RIM(Research In Motion) is expected to announce their tablet device(BlackPad) at their 2010 BlackBerry Developer Conference next week. Analysts are speaking out on this possible new venture and if it’s a good move. Analyst Jeffrey Fidacaro of Susquehanna Research said that RIM is building 2.5 million “BlackPads” for Q4 and but it won’t be rivaling the Apple iPad or Samsung Tab for the consumer market, but shifting towards the enterprise market.
Today eWEEK reports that Susquehanna Research analyst Jeffrey Fidacaro has learned from a source that RIM is building 2.5 million tablets for the last quarter of 2010 and that the company plans to target enterprise customers, not consumers. A Q4 launch would give the device a head start on Cisco’s Cius, which isn’t due until early 2011.
We may see the BlackBerry tablet as early as Monday at the company’s developer conference and it appears that the device will be aimed at the existing customer base. I would imagine the BlackPad will be seen as an add-on to the RIM smartphone, as opposed to its own independent computing device. We’ve heard that the BlackBerry tablet will have a 7-inch capacitive touchscreen, WiFi, Bluetooth and multiple cameras. Look for the device to rely on a RIM smartphone for 3G connectivity and I would also think that it won’t come with a GPS chip.

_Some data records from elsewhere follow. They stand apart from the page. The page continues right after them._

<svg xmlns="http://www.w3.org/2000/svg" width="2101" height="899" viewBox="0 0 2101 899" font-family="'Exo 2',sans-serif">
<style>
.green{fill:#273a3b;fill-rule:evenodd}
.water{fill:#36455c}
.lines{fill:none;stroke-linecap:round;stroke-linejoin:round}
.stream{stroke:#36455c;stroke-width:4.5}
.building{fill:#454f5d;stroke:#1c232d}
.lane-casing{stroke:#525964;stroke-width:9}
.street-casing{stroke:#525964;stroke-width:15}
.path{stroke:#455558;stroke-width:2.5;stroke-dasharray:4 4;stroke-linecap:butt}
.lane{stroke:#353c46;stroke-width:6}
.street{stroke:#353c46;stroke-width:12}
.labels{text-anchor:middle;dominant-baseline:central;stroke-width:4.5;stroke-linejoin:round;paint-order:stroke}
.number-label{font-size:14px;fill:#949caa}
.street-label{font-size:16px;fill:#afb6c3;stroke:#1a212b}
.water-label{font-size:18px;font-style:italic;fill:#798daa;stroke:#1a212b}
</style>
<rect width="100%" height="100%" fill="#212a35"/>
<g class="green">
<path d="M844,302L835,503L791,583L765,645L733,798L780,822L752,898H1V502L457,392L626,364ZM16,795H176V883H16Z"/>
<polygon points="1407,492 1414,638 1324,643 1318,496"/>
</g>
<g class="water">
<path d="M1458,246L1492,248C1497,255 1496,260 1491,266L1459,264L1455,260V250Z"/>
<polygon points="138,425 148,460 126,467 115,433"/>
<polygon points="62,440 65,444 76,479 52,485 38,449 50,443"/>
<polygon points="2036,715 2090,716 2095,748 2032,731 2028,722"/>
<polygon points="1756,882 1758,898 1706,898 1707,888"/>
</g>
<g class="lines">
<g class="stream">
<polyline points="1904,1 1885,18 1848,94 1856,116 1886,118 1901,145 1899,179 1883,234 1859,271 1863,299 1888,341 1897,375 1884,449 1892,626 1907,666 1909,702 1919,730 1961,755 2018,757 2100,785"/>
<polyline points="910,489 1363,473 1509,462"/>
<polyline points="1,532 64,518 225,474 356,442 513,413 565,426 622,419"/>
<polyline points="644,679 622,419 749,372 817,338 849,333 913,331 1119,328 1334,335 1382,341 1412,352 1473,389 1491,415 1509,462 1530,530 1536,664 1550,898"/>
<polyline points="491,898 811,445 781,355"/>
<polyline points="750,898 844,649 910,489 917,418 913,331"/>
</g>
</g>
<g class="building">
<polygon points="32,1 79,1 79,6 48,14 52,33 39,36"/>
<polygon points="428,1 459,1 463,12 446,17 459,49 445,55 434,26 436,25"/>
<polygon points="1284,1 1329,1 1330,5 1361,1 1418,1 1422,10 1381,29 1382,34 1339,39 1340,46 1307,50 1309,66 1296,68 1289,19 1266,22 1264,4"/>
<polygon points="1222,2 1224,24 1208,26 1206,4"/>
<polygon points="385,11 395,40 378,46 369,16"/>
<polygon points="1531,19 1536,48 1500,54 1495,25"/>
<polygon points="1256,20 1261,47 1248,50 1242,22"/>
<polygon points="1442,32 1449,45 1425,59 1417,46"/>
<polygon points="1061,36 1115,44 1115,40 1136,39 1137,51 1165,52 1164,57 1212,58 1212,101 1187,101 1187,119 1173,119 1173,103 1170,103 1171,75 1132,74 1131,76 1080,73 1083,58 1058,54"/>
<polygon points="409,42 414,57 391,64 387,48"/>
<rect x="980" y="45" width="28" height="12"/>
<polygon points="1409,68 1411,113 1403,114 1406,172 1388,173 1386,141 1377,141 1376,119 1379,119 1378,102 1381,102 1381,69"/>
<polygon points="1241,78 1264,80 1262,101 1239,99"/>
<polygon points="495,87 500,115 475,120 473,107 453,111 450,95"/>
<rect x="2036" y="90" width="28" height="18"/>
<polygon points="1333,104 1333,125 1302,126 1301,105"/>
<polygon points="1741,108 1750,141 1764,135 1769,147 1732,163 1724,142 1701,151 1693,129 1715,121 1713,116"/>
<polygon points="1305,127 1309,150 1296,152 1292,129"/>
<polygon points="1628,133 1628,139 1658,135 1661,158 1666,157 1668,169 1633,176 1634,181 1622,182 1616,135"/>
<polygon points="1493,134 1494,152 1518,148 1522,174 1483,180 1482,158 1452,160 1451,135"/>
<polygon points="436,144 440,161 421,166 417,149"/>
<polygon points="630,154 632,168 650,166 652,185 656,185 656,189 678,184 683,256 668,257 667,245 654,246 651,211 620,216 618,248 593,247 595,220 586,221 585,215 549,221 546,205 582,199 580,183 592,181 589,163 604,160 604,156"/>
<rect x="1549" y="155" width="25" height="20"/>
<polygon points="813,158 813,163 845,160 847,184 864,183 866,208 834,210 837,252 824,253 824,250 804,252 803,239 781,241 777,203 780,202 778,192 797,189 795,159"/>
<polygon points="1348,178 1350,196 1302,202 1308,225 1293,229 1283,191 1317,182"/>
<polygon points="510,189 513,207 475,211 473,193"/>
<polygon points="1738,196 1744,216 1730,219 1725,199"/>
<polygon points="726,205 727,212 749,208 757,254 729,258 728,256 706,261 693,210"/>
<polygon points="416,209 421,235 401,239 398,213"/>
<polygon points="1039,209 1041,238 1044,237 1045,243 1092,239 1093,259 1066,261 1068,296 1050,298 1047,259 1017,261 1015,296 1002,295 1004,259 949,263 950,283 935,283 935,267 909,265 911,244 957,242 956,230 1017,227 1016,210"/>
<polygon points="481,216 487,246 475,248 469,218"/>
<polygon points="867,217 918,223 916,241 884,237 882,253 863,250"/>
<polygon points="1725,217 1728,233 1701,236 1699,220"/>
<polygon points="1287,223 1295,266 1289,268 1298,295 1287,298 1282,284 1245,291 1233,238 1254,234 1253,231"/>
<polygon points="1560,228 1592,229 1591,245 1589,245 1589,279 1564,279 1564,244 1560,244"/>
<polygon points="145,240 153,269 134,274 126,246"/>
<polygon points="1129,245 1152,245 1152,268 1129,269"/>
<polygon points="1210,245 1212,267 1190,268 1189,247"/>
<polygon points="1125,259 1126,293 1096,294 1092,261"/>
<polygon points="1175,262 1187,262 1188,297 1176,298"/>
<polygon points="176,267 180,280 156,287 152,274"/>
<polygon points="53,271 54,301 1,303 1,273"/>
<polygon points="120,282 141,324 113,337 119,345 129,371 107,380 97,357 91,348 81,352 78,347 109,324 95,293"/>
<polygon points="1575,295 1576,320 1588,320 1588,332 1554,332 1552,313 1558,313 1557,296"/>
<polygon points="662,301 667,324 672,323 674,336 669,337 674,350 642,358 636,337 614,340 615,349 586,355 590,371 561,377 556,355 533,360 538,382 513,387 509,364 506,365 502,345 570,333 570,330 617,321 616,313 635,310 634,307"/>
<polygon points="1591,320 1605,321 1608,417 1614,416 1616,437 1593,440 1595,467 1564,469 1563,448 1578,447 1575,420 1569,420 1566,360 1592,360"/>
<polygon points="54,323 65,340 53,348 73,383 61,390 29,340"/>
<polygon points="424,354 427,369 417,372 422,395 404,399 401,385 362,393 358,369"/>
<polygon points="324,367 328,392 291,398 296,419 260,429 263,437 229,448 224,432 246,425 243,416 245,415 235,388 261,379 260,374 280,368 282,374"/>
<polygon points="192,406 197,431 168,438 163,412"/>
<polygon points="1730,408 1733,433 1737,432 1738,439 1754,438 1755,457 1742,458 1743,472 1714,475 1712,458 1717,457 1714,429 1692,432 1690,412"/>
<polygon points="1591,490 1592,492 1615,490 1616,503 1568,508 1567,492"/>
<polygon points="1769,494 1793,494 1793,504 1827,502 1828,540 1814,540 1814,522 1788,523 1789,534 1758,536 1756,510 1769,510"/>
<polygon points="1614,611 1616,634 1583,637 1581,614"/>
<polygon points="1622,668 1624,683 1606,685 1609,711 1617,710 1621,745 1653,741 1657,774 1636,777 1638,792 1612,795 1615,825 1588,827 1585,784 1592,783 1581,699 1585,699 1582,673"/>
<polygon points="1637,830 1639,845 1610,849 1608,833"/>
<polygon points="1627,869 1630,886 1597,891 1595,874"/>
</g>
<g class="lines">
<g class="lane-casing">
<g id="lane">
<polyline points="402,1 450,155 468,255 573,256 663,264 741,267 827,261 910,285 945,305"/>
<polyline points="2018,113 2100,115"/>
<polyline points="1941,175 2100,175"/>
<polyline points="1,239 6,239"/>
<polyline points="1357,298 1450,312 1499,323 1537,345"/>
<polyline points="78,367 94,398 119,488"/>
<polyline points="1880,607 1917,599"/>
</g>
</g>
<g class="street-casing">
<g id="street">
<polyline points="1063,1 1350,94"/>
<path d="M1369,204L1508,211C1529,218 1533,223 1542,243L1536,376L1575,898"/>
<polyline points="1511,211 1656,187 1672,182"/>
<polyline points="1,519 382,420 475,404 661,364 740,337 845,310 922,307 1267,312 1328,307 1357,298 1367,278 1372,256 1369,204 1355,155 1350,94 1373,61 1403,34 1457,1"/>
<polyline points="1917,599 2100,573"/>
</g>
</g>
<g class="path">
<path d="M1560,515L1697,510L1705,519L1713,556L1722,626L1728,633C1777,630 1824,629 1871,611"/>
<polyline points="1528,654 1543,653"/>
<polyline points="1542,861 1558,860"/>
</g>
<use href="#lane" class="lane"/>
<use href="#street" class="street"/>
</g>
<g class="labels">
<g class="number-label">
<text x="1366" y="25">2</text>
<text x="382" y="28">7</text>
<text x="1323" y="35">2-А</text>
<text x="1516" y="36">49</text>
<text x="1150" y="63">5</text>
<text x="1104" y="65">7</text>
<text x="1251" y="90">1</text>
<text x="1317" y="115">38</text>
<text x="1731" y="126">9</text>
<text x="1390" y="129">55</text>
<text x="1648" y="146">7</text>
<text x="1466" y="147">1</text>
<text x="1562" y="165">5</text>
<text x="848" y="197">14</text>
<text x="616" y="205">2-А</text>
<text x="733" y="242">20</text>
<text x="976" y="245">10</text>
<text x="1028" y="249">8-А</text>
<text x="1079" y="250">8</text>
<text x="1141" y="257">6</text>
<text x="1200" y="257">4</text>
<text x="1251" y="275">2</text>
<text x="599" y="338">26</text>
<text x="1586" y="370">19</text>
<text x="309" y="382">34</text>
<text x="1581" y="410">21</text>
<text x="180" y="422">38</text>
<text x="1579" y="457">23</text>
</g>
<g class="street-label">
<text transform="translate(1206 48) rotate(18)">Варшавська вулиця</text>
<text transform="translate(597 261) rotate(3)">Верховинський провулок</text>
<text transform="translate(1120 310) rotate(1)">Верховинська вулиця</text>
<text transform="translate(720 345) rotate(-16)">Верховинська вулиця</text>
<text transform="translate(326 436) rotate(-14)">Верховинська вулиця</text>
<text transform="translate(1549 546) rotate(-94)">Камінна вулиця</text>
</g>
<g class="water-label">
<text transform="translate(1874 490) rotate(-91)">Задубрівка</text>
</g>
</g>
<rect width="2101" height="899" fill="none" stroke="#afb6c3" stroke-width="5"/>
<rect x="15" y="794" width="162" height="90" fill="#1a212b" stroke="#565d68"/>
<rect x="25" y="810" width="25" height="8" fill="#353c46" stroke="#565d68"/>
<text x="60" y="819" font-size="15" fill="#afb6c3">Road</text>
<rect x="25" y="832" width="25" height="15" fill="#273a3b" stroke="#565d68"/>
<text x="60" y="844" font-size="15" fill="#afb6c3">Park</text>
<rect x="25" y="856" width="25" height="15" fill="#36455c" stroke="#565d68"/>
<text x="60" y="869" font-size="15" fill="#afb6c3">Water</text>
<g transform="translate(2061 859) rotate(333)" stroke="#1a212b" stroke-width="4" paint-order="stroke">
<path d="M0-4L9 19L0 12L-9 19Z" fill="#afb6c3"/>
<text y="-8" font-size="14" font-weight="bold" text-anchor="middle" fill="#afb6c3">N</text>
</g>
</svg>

RIM, which acquired QNX from Harman in April, expects to launch this device in the fourth quarter this year to compete with Apple’s iPad and tablets based on Google’s Android operating system, such as the Samsung Galaxy Tab and Archos line of Android machines. Apple shipped 3.27 million iPads in the third quarter.

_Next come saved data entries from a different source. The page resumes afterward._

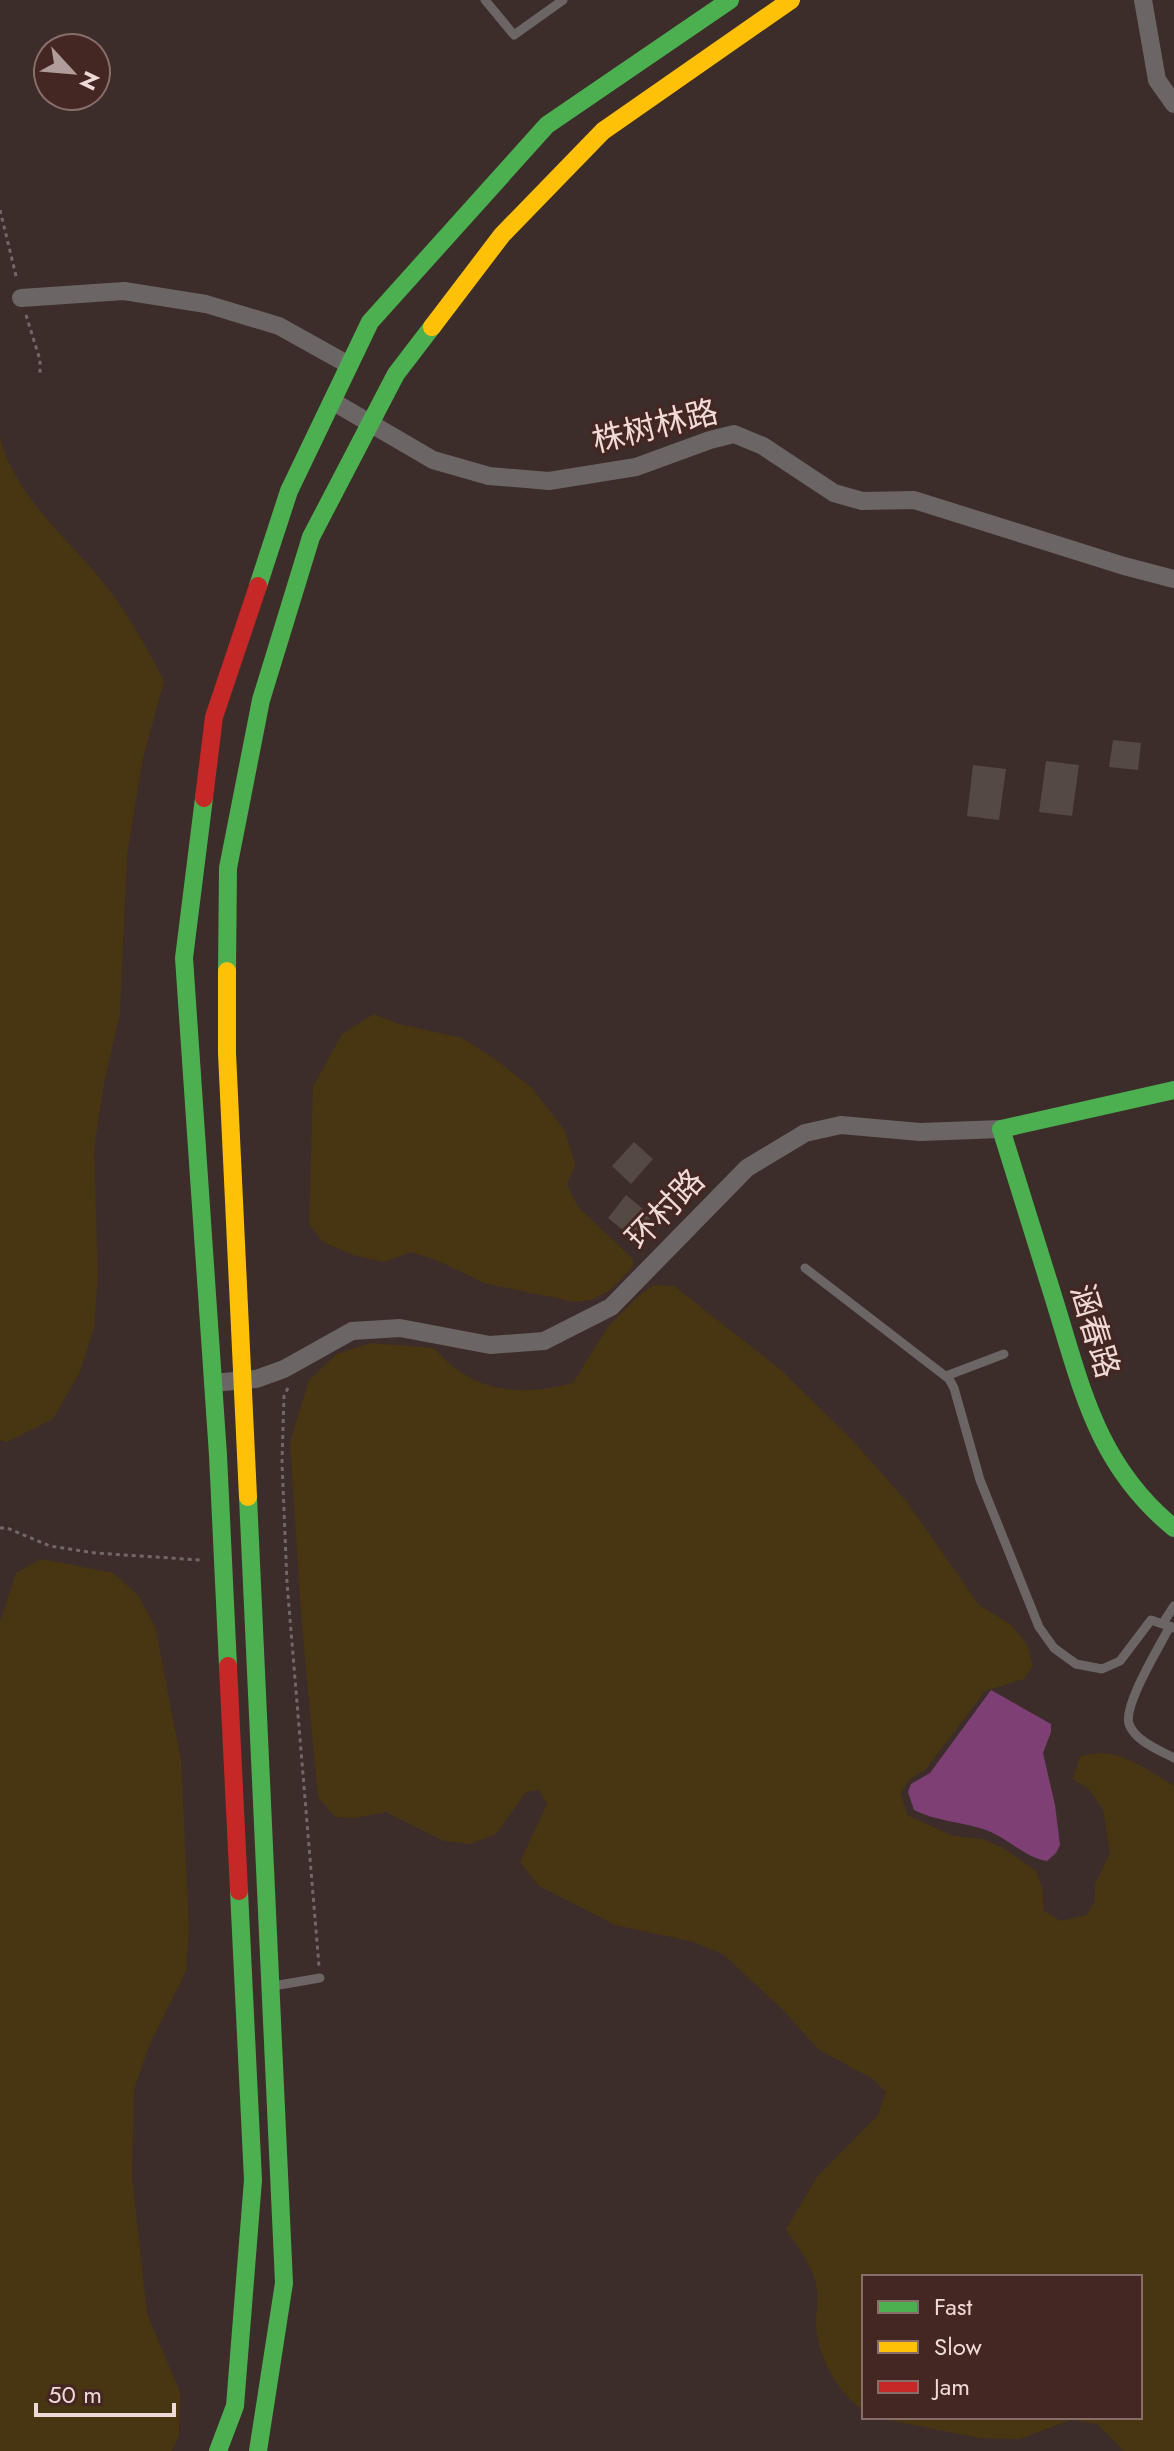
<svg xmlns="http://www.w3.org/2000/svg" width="1174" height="2451" font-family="Jost,'Noto Sans SC',sans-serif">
  <rect width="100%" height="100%" fill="#3c2c2a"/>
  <path fill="#483612" d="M0,436C11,490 64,536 98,576C125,608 145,644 164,681L143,758L127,855L120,1013L104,1083L94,1149L98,1276L94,1328L80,1372L53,1419L7,1442L0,1440Z
    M374,1014L399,1024L462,1038L495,1059L532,1088L565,1131L575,1164L567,1185L578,1207L633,1259V1267L609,1291L591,1300L575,1302L484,1283L436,1260L411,1252L384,1262L353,1255L323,1242L309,1224L313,1087L342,1034Z
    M654,1285L674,1286L781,1370L853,1441L907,1502L979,1605L1011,1625L1027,1644L1033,1666L1024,1679L985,1691L925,1770L909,1780L901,1793L907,1815L953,1836L983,1839L1005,1849L1036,1871L1042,1887L1044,1911L1061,1921L1087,1915L1095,1901V1884L1110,1853L1103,1810L1088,1788L1073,1779L1080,1757C1114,1744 1145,1768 1174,1786V2451H1124L1097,2424L1071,2420L1019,2439L979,2438L873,2417H1140V2277H864V2411C837,2392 816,2355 816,2321C816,2311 819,2300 817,2290C815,2269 797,2246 786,2229L817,2177L878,2115L886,2092L873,2079L819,2050L782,2009L724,1955L694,1942L615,1925L539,1886L520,1862L547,1804L539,1790L526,1792L496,1834L471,1844L444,1841L386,1812L355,1818L335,1817L318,1797L302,1626L290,1442L309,1380L337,1354L371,1343L434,1348C473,1393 518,1397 573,1383L607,1328L640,1295Z
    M41,1559L113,1573L138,1595L155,1626L181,1760L189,1929L186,1971L149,2046L134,2090L132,2176L147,2314L180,2392L179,2436L172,2451H0V1622L16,1573Z"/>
  <path fill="#7d3f74" d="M991,1690L1051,1724V1732L1043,1753L1055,1805L1060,1845L1056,1853L1047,1861C1024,1857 1008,1838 986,1830C962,1822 936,1821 914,1810L908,1792L911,1784L930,1773Z"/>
  <path fill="#554944" d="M1113,740L1141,743L1138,770L1109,767Z
    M1046,761L1079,765L1072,816L1039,812Z
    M973,765L1006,769L999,820L967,816Z
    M634,1142L653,1159L631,1184L612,1166Z
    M626,1195L652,1216L634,1239L608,1218Z"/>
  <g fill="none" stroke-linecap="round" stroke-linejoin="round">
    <path stroke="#716868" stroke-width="3" stroke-dasharray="4 4" stroke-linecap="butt" d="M0,210L17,280
      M26,315L40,360V375
      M288,1388L284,1396L282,1462L287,1583L319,1966
      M0,1528H7L50,1546L95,1553L200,1560"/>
    <path stroke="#6c6566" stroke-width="9" d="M485,0L514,35L563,0
      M805,1268L949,1379L954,1388L980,1480L1039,1627L1054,1648L1076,1664L1102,1669L1120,1661L1151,1620L1174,1628
      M946,1376L1004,1354
      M1163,1623L1174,1606
      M1170,1626C1160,1646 1123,1705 1129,1724C1135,1741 1159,1750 1174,1758
      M273,1986L320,1978"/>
    <path stroke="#6c6566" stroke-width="18" d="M1143,0L1157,80L1174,104
      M21,298L124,291L206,304L279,326L349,365
      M332,401L433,460L489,476L549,481L636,467L710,440L734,434L763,446L834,493L862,501L914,500L1124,566L1174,579
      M213,1383L256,1379L284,1369L352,1331L400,1328L490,1345L544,1341L611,1307L747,1168L805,1133L841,1125L920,1132L1001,1129"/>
    <path stroke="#4caf50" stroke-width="18" d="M258,586L289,491L370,322L547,125L730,0
      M204,798L184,958L218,1455L228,1666
      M227,971L228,868L261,700L311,537L396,374L432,327
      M1174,1090L1001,1129C1019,1186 1036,1242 1054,1299C1082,1389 1097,1465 1174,1528
      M248,1497L284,2283L258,2451
      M218,2451L235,2406L253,2180L239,1891"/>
    <path stroke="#ffc107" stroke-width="18" d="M432,327L502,235L603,131L791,0
      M227,971V1053L248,1497"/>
    <path stroke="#c62828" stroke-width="18" d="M204,798L214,717L258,586
      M228,1666L239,1891"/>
  </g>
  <g text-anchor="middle" stroke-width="6" stroke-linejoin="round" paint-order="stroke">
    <g font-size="32" fill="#efdad8" stroke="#442622">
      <text transform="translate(655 426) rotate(-14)" y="11">株树林路</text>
      <text transform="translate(665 1209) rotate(-46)" y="11">环村路</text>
      <text transform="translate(1095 1331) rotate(73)" y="11">涵春路</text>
    </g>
  </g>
  <rect x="862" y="2275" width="280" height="144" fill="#442622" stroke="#886e6b" stroke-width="2"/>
  <rect x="878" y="2301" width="40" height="12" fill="#4caf50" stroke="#886e6b" stroke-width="2"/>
  <text x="934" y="2315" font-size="24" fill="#efdad8">Fast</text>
  <rect x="878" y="2341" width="40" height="12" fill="#ffc107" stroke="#886e6b" stroke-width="2"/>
  <text x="934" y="2355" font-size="24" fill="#efdad8">Slow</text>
  <rect x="878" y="2381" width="40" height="12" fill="#c62828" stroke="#886e6b" stroke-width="2"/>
  <text x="934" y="2395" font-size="24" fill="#efdad8">Jam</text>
  <g transform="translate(72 72) rotate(116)"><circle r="38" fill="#442622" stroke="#886e6b" stroke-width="2"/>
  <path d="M0-6L14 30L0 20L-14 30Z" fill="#b09d9b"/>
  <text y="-12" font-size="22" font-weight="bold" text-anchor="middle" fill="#efdad8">N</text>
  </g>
  <path d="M36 2403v12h138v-12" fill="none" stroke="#efdad8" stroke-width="4"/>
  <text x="48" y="2403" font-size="24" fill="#efdad8" stroke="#442622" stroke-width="6" paint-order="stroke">50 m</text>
</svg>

Industry analyst Jack Gold noted QNX has a lot of expertise building real-time, embedded systems for the auto and entertainment, “so I have no doubt they can design a pretty compelling environment for a tablet.” Assuming the BlackPad is built on QNX, Gold wonders how or if it will be compatible with existing BlackBerry smartphones and tie into the BlackBerry Enterprise Server infrastructure to ensure compatibility with existing corporate device and application installations.
Fidacaro questioned RIM’s tablet strategy in general. “I question the use case for the BlackPad as RIM lacks access to content,” Fidacaro told eWEEK. “And the device appears to be designed to tether to a BlackBerry not standalone 3G baseband.”